## WHAT IS EXPECTED
In the forum thread about Stuart #4 reverse drawings, what price does Coles Power Models list for the drawings?

## DOCUMENT EXCERPT
[Start of Attachment]

# Stuart #4 reverse drawings



## Quickj (Sep 21, 2009)

I hate to start out as a newbie on a forum asking for help, but I will..

I recently acquired a complete set of Stuart # 4 steam engine castings, complete with a set of #4 reverse gear castings, but no drawings. I went on line to Stuart in the UK, and ordered the drawings so I now have those and all is fine for the basic engine.

I neglected to order a set of drawings for the reverse gear (I thought those drawings were included in the drawing package).

Does anyone have the drawing sheet for the Stuart #4 reverse that they could scan. I can't find the drawings individually on Stuarts website or I would order them direct.

Thanks

James Quick


----------



## GWRdriver (Oct 3, 2009)

James,
I should have that drawing. I'll check tomorrow.


----------



## Quickj (Oct 4, 2009)

That would be awesome. 
I might do my Stuart #4 as a "Work In Process" series over the winter, since I haven't done anything to the castings yet (other then a little bit of cleanup with files). 

Thanks,
James Quick


----------



## GWRdriver (Oct 4, 2009)

James,
I couldn't find them but I have set of #4 w/reversing gear castings also so I DO have the drawings somewhere . . . I'm doing a bit of paper purging and sooner or later I'll come across that folder.


----------



## 4wheels (Oct 4, 2009)

Hi James,

I also have these drawings "somewhere". I will look them out and get back to you when I have success.

Brian


----------



## 4wheels (Oct 5, 2009)

Hi James,

I have found the drawings which I am scanning into pdf files. I will email these direct to you later today. A pleasure to be able to assist.


----------



## 4wheels (Oct 5, 2009)

In case all else fails I see the drawings are available at Coles Power Models for US$8.00. But hopefully my copies will do the job.


----------



## Quickj (Oct 6, 2009)

Brian,
Thank you, I didn't realize that Coles had them. I have looked at their site, found where the drawings were listed, and I think that I will just go ahead and order them, which would avoid any possible conflicts with copyright from working with a copy of the drawing. (even though I own the Castings). 

So if you haven't sent the drawings, you don't have to worry about it. If you have, I can get a head start on the machining, but I will still buy a set.

Thanks again.
Jim


----------



## 4wheels (Oct 6, 2009)

Jim,
I tried to send the pdf's to your personal email from your profile but the postman returned them as they were rejected - thought they were spam!

[End of Attachment]

## PROVIDED RECORDS
[Start of Attachment]

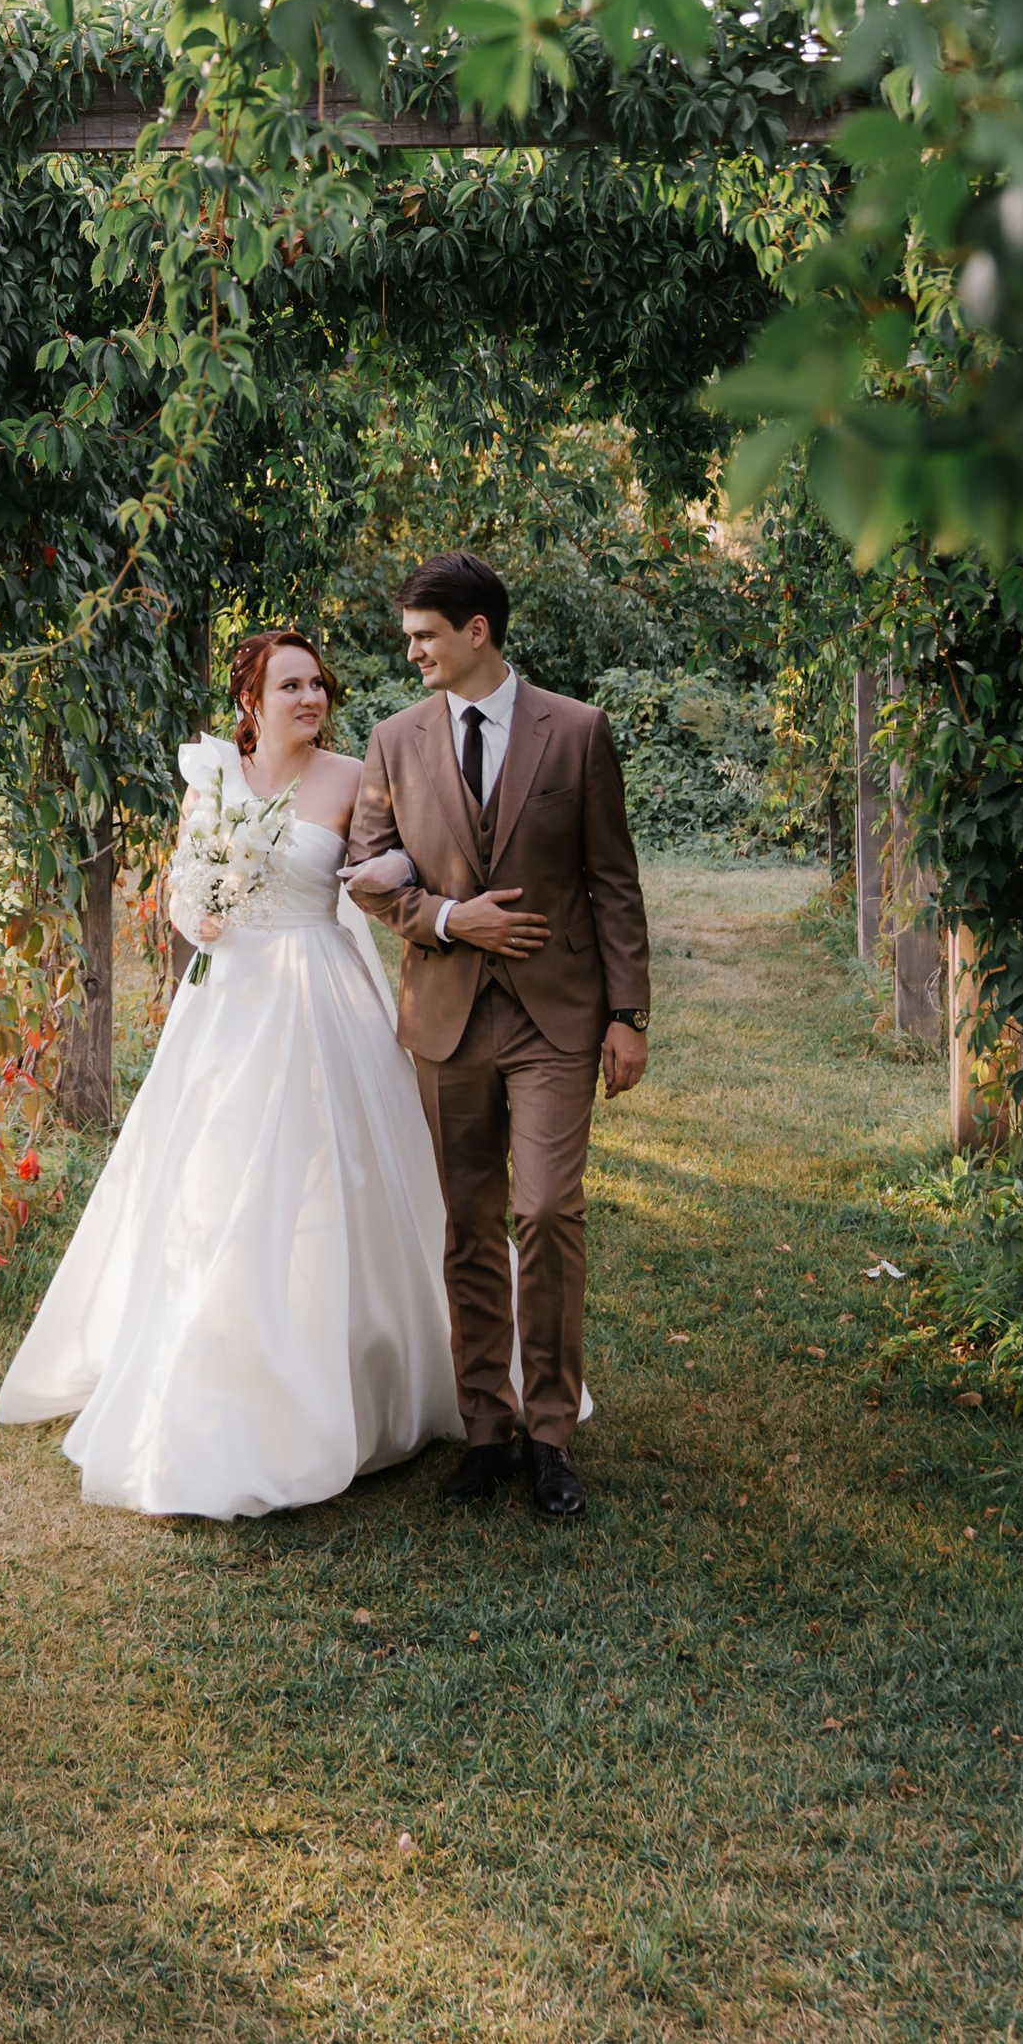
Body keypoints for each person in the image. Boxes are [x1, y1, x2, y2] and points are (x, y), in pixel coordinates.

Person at [0, 628, 461, 1518]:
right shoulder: (211, 778)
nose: (311, 699)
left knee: (336, 1172)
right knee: (212, 1174)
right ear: (252, 700)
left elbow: (396, 863)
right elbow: (183, 882)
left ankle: (355, 1368)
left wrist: (389, 866)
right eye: (291, 686)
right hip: (230, 997)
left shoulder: (351, 776)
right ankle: (211, 1359)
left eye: (317, 684)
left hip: (320, 993)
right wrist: (194, 915)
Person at [343, 549, 649, 1524]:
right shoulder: (393, 741)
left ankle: (551, 1433)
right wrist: (447, 918)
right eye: (409, 637)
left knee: (547, 1211)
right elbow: (367, 871)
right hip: (446, 1017)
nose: (412, 652)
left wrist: (627, 1015)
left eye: (425, 635)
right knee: (467, 1223)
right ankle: (487, 1429)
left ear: (477, 632)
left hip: (556, 1016)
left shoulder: (578, 732)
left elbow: (612, 881)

[End of Attachment]

## SOLVED EXERCISE
US$8.00